Wednesday, March 23, 2011

Nonviolent Peaceforce

Is it wrong of me to still be in love with him?
It's tough to say that on here, because of the people who might be reading, but to those of you who are, no, it's probably not the him you're thinking about. It's the original him. The him I keep thinking back too, the him who I lost it for. The him who states I'm "fucking hot". Remember him?

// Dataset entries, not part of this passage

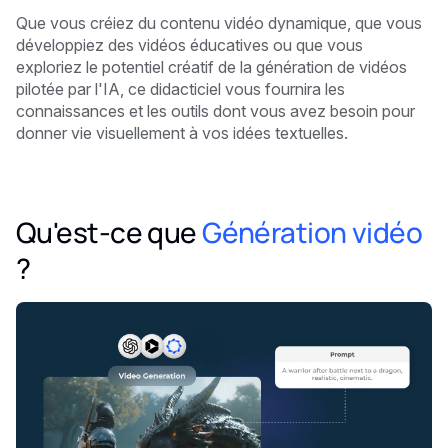
Que vous créiez du contenu vidéo dynamique, que vous
développiez des vidéos éducatives ou que vous
exploriez le potentiel créatif de la génération de vidéos
pilotée par l'IA, ce didacticiel vous fournira les
connaissances et les outils dont vous avez besoin pour
donner vie visuellement à vos idées textuelles.
Qu'est-ce que
Génération vidéo
?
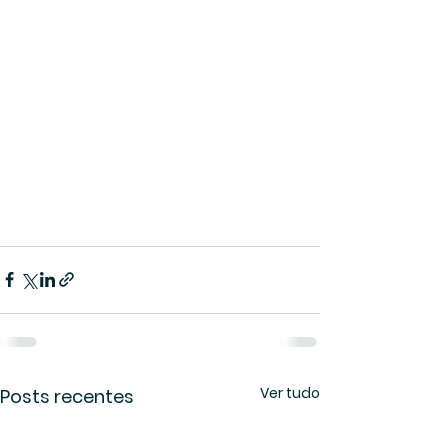
Ver tudo
Posts recentes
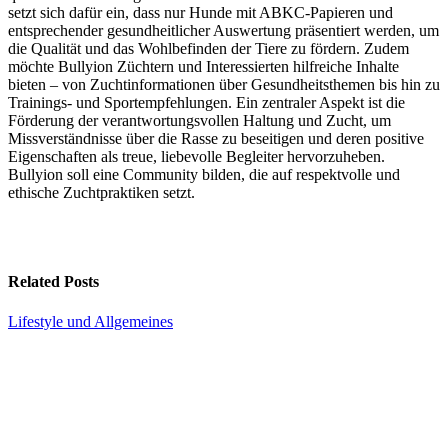
setzt sich dafür ein, dass nur Hunde mit ABKC-Papieren und
entsprechender gesundheitlicher Auswertung präsentiert werden, um
die Qualität und das Wohlbefinden der Tiere zu fördern. Zudem
möchte Bullyion Züchtern und Interessierten hilfreiche Inhalte
bieten – von Zuchtinformationen über Gesundheitsthemen bis hin zu
Trainings- und Sportempfehlungen. Ein zentraler Aspekt ist die
Förderung der verantwortungsvollen Haltung und Zucht, um
Missverständnisse über die Rasse zu beseitigen und deren positive
Eigenschaften als treue, liebevolle Begleiter hervorzuheben.
Bullyion soll eine Community bilden, die auf respektvolle und
ethische Zuchtpraktiken setzt.
Related Posts
Lifestyle und Allgemeines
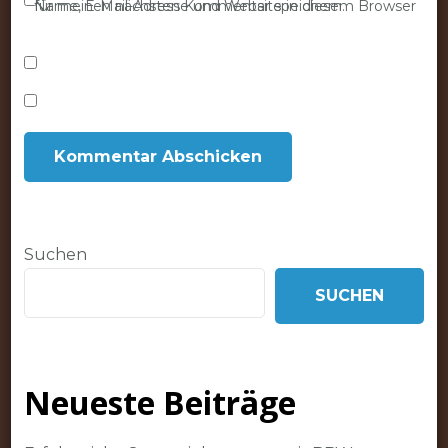
Name, E-Mail-Adresse und Website in diesem Browser für meinen nächsten Kommentar speichern.
Suchen
SUCHEN
Neueste Beiträge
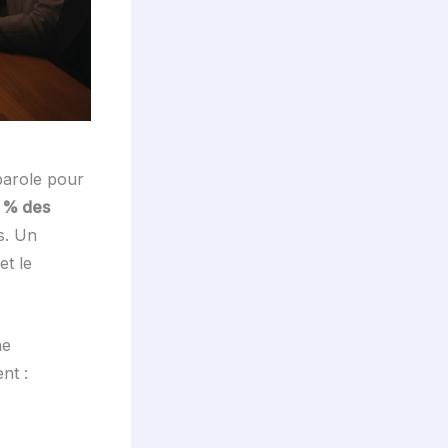
parole pour
 % des
es. Un
et le
ne
nt :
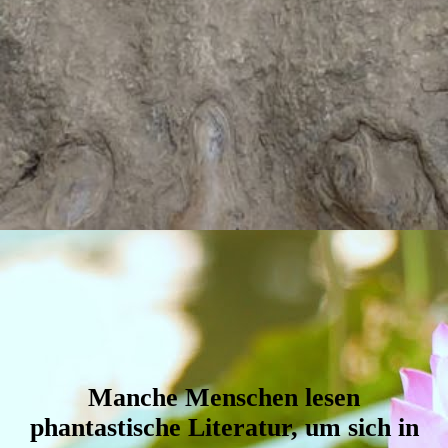
Manche Menschen lesen
phantastische Literatur, um sich in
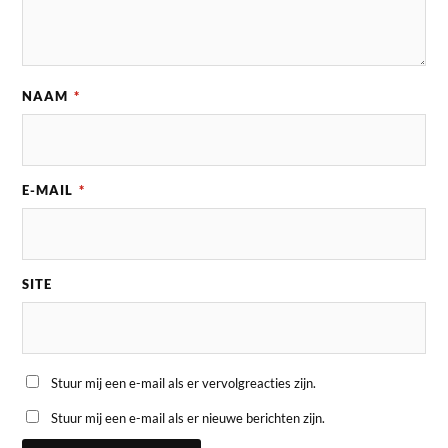
NAAM
*
E-MAIL
*
SITE
Stuur mij een e-mail als er vervolgreacties zijn.
Stuur mij een e-mail als er nieuwe berichten zijn.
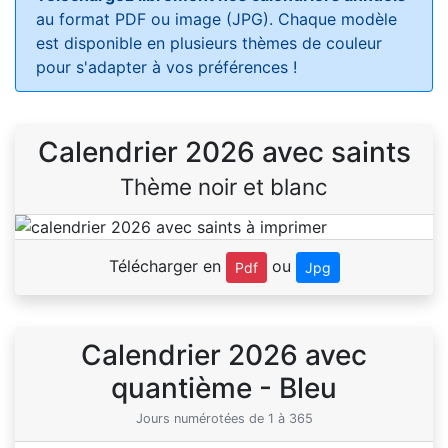
au format PDF ou image (JPG). Chaque modèle
est disponible en plusieurs thèmes de couleur
pour s'adapter à vos préférences !
Calendrier 2026 avec saints
Thème noir et blanc
Télécharger en
ou
Pdf
Jpg
Calendrier 2026 avec
quantième - Bleu
Jours numérotées de 1 à 365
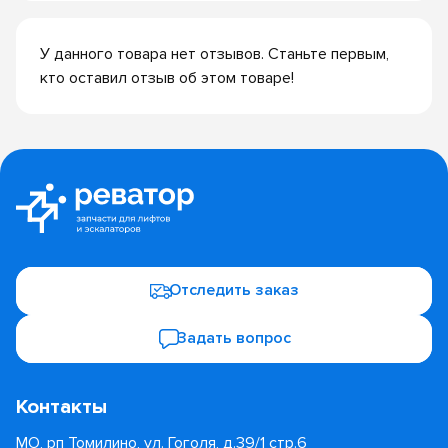
У данного товара нет отзывов. Станьте первым,
кто оставил отзыв об этом товаре!
Отследить заказ
Задать вопрос
Контакты
МО, рп Томилино, ул. Гоголя, д.39/1 стр.6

I'm supposed to be working on my PACS thing, but he messaged me on Facebook and I got distracted. It wasn't a big thing, just a small "hello stranger"- we haven't talked in a while. Probably because he's got a new girlfriend. But I suppose the fact that we're both dealing with university now could be part of it too. Either way, I kinda wish he hadn't messaged me, reminding me how much I miss him. Just, being with him. Especially not now, after I've spent the past couple hours immersed in the drama of my current anime addiction (the episode I just ended with was this really touching and emotional drama bit because the main guy has decided to choose his former lover over the main girl, and the main girl has just realized how much she truly loves him. So much so that she's willing to stay with him while they continue their quest, even though he picked the other girl over her). I don't like thinking like this, it makes me feel vulnerable. Even now I feel like I might just burst into tears, but that may just be because it's 5 in the morning and I'm thinking the energy drink may have begun to wear off.